Bethlehem Central School Superintendent Jody Monroe cited Elsmere Elementary’s robotics program as one of many accolades in her State of our Schools address. Spotlightnews file photo)
BETHLEHEM — During the Feb. 1 Board of Education meeting, Bethlehem Central School District Superintendent Jody Monroe delivered the annual State of the Schools address, during which she highlighted district priorities, initiatives, successes, and other considerations. She also set the stage for the upcoming 2017-18 budget process, which begins Feb. 15.

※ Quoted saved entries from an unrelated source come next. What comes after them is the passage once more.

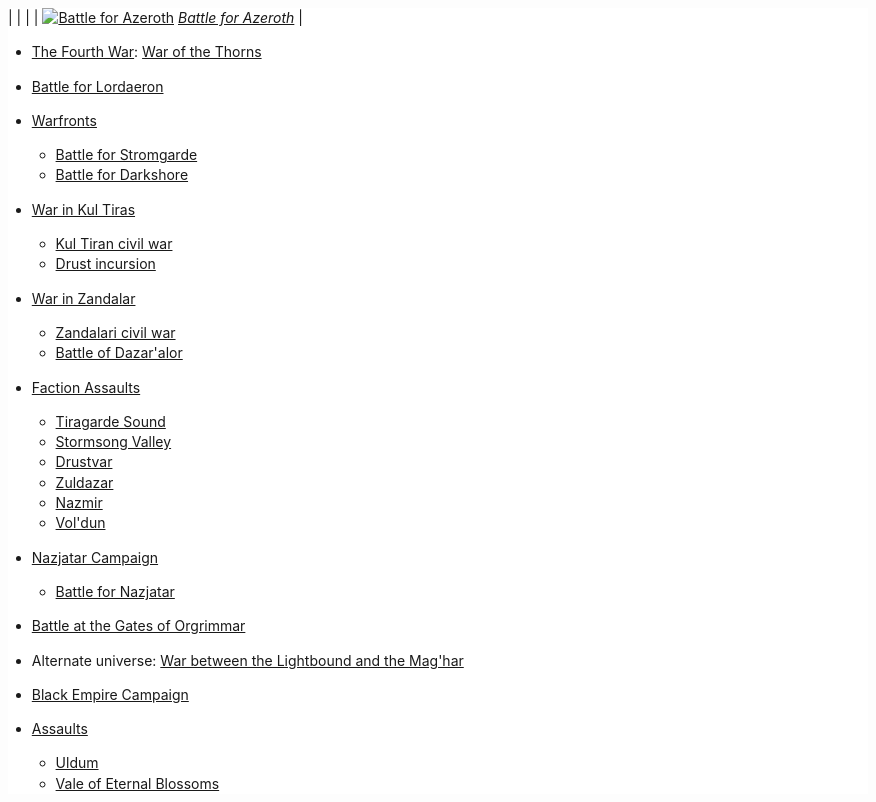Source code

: 

 |
|  |
| [![Battle for Azeroth](https://static.wikia.nocookie.net/wowpedia/images/c/c1/BattleForAzeroth-Logo-Small.png/revision/latest/scale-to-width-down/48?cb=20220421181442)](https://wowpedia.fandom.com/wiki/World_of_Warcraft:_Battle_for_Azeroth "Battle for Azeroth") _[Battle for Azeroth](https://wowpedia.fandom.com/wiki/World_of_Warcraft:_Battle_for_Azeroth "World of Warcraft: Battle for Azeroth")_ | 

-   [The Fourth War](https://wowpedia.fandom.com/wiki/Fourth_War "Fourth War"): [War of the Thorns](https://wowpedia.fandom.com/wiki/War_of_the_Thorns "War of the Thorns")
-   [Battle for Lordaeron](https://wowpedia.fandom.com/wiki/Battle_for_Lordaeron "Battle for Lordaeron")
-   [Warfronts](https://wowpedia.fandom.com/wiki/Warfront "Warfront")
    -   [Battle for Stromgarde](https://wowpedia.fandom.com/wiki/Battle_for_Stromgarde "Battle for Stromgarde")
    -   [Battle for Darkshore](https://wowpedia.fandom.com/wiki/Battle_for_Darkshore "Battle for Darkshore")
-   [War in Kul Tiras](https://wowpedia.fandom.com/wiki/War_in_Kul_Tiras "War in Kul Tiras")
    -   [Kul Tiran civil war](https://wowpedia.fandom.com/wiki/Kul_Tiran_civil_war "Kul Tiran civil war")
    -   [Drust incursion](https://wowpedia.fandom.com/wiki/Drust_incursion "Drust incursion")
-   [War in Zandalar](https://wowpedia.fandom.com/wiki/War_in_Zandalar "War in Zandalar")
    -   [Zandalari civil war](https://wowpedia.fandom.com/wiki/Zandalari_civil_war "Zandalari civil war")
    -   [Battle of Dazar'alor](https://wowpedia.fandom.com/wiki/Battle_of_Dazar%27alor_(battle) "Battle of Dazar'alor (battle)")
-   [Faction Assaults](https://wowpedia.fandom.com/wiki/Faction_Assaults "Faction Assaults")
    -   [Tiragarde Sound](https://wowpedia.fandom.com/wiki/Faction_Assault_on_Tiragarde_Sound "Faction Assault on Tiragarde Sound")
    -   [Stormsong Valley](https://wowpedia.fandom.com/wiki/Faction_Assault_on_Stormsong_Valley "Faction Assault on Stormsong Valley")
    -   [Drustvar](https://wowpedia.fandom.com/wiki/Faction_Assault_on_Drustvar "Faction Assault on Drustvar")
    -   [Zuldazar](https://wowpedia.fandom.com/wiki/Faction_Assault_on_Zuldazar "Faction Assault on Zuldazar")
    -   [Nazmir](https://wowpedia.fandom.com/wiki/Faction_Assault_on_Nazmir "Faction Assault on Nazmir")
    -   [Vol'dun](https://wowpedia.fandom.com/wiki/Faction_Assault_on_Vol%27dun "Faction Assault on Vol'dun")
-   [Nazjatar Campaign](https://wowpedia.fandom.com/wiki/Nazjatar_Campaign "Nazjatar Campaign")
    -   [Battle for Nazjatar](https://wowpedia.fandom.com/wiki/Battle_for_Nazjatar "Battle for Nazjatar")
-   [Battle at the Gates of Orgrimmar](https://wowpedia.fandom.com/wiki/Battle_at_the_Gates_of_Orgrimmar "Battle at the Gates of Orgrimmar")

-   Alternate universe: [War between the Lightbound and the Mag'har](https://wowpedia.fandom.com/wiki/War_between_the_Lightbound_and_the_Mag%27har "War between the Lightbound and the Mag'har")

-   [Black Empire Campaign](https://wowpedia.fandom.com/wiki/Black_Empire_Campaign "Black Empire Campaign")
-   [Assaults](https://wowpedia.fandom.com/wiki/Assaults "Assaults")
    -   [Uldum](https://wowpedia.fandom.com/wiki/Assault_in_Uldum "Assault in Uldum")
    -   [Vale of Eternal Blossoms](https://wowpedia.fandom.com/wiki/Assault_in_the_Vale_of_Eternal_Blossoms "Assault in the Vale of Eternal Blossoms")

Monroe began by pointing out that Bethlehem’s schools are ranked first in the Capital District, sixth in upstate New York, 53rd in the entire state and 223rd in the nation. “While we appreciate these rankings and recognize that they are part of what elevates the community’s reputation,” she said, “they do not tell the whole story. So let me try to highlight some of the hard work of our faculty, our staff and students in helping us to reach these heights.”
The superintendent gave a brief overview of the district’s Science, Technology, Engineering and Math (STEM) initiatives, which were broadened this year to include the arts (STEAM). She cited the after-school robotics program, the new “makerspace” package won by a Hamagrael teacher, K-12 computer coding initiatives, the push to obtain Chromebooks for every student in grades 3-12 and the high school teacher who earned an opportunity to work on a research project with NASA and share what she learns with faculty and students.
In other accolades: every Bethlehem sports team competing in the fall was named a Scholar-Athlete team by the New York State Public High School Athletic Association; the 2016 National History Bowl team placed third in the nation; and Bethlehem won the 2016 NYS Masterminds competition, placed first in a state stock market challenge and produced six National Merit Semifinalists. Of the 402 current seniors, 348 have cumulative grade point averages of a B or higher and Advanced Placement exams have netted Bethlehem students more than 4,000 applicable accredited college hours — to the tune of nearly $1.4 million in college tuition savings.
Turning to talk of district finance, Monroe pointed out that per pupil costs in Bethlehem are almost $6,900 less than in similar districts and approximately $3,200 less than the state average. According to data provided by the New York State United Teachers union (NYSUT), the cost to educate students in Bethlehem has grown at a slower rate than other districts around the state.
“The next several meetings we have will focus on the budget,” said Monroe. BCSD Chief Financial Officer Judy Kehoe will give the initial budget presentation during the Feb. 15 Board of Education meeting with subsequent meetings focusing on the various areas that the budget covers. The final budget hearing will take place on May 3 and residents will vote on Tuesday, May 16.
On the same night, residents will also vote to fill three open seats on the Board of Education. While two sitting board members—President Matt Downing and Albany County Legislator Joanne Cunningham—have indicated that they will not run for re-election, Christine Beck will campaign to retain her seat.